Only if it is detrimental to the health and wellbeing of the mother and/or the baby and the mother simply does not want it (though I'm sure it's much more complicated than that) should a foetus be aborted. It is completely up to the parents of the child (and not the grandparents) to decide whether the child should live. Parents can offer their guidance and opinions, but it is never their choice, regardless of how young their daughter is and how much it will mess up her life. Parents should never be able to compel their daughter to have an abortion.
In a big life decision (such as that of abortion) parents should not be able to compell their daughters to harm a baby. This can be a traunmitizing experience and should be left up to the daughters to have the final say. The women are responsible for making that choice, not the parents
I think abortion is wrong to begin with ( unless in some way the mother is in danger or the child is severely sick) it shouldn't be allowed. No the parents shouldn't have a say, there not the ones having the baby, it is the daughters choice, not the parents.

→ Work instructions
1. Answer these from the comments on abortion:
(a) In the first comment, who decides whether the child should live?
(b) In the second comment, who is responsible for making the choice?
(c) In the third comment, in what cases is abortion excepted from being wrong?
2. Using the comments on abortion, explain why the second comment says the final say should be left to the daughters.
3. Resume the comments on abortion after their last sentence.

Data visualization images

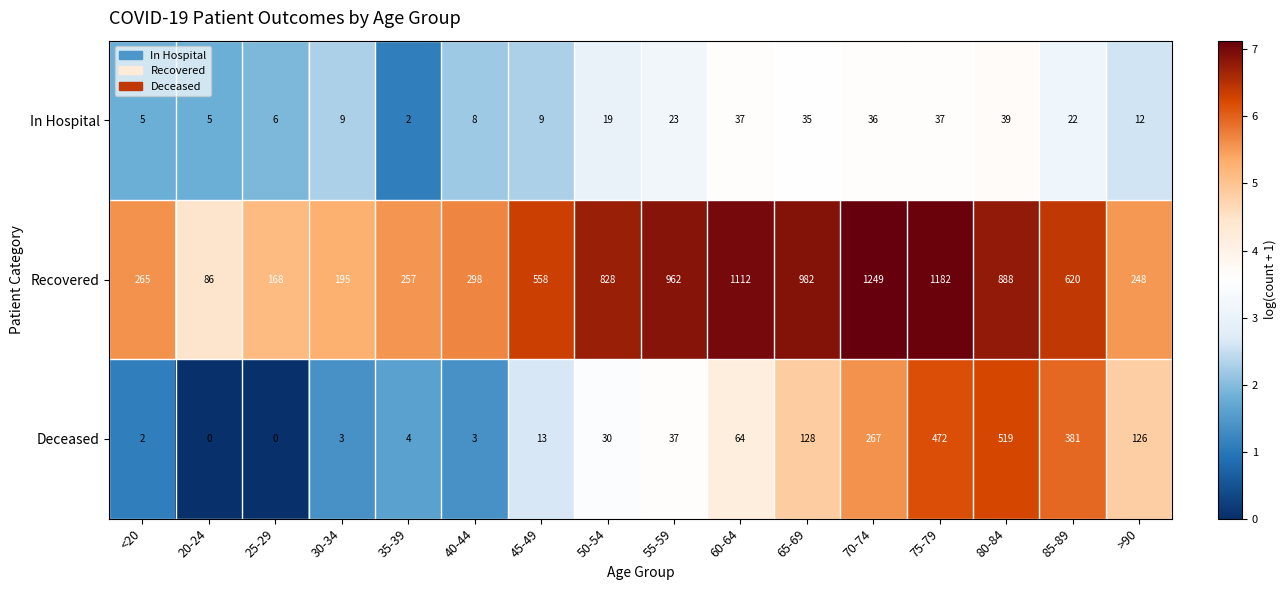

True or false: In Hospital has a value of 56 at 75-79.

False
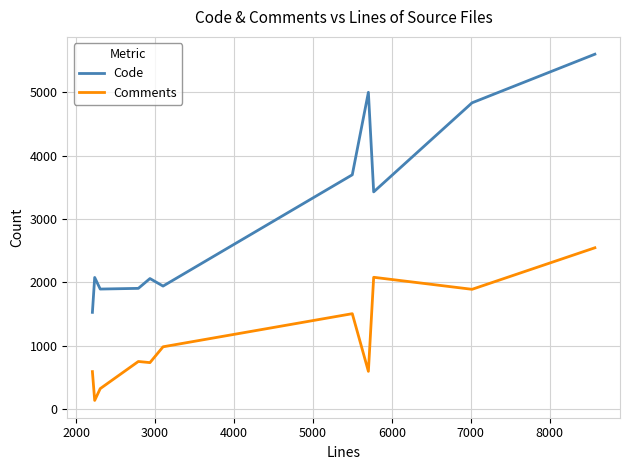

What is the minimum value for Comments?

135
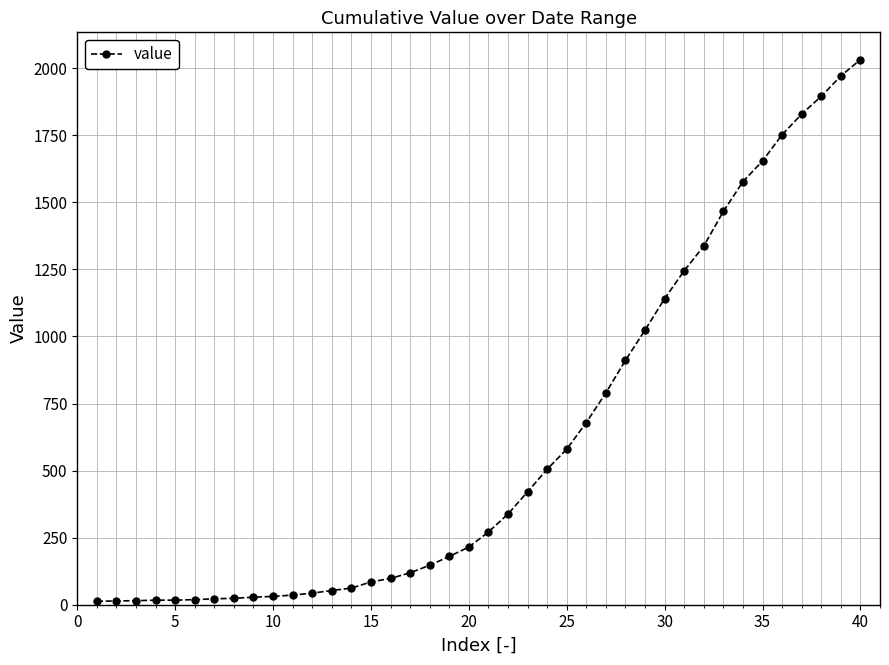

What is the maximum value shown in the chart?

2032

→ Responses to the tasks
1.
(a) The parents of the child, not the grandparents.
(b) The women, not the parents.
(c) If the mother is in danger in some way or the child is severely sick.

2. The comment says abortion can be a traumatizing experience, so the daughters should have the final say. It adds that the women, not the parents, are responsible for making that choice.

3.
It is the daughters life. If she wants to get an abortion ( too young or not ready ) its her life, if not then she should be able to make her deascion. Her mom can help but its her life to ruin or save. The daughter can manage herself but if shes not mature enough its a different story
But you see the problem with the whole "we need parental consent laws, they're not mature enough" argument. If you make that argument then it follows she's not mature enough to decide independently that the best thing to do is to keep the baby and the parents should be allowed to compel her to abort just as much as they should be able to compel her to have a baby.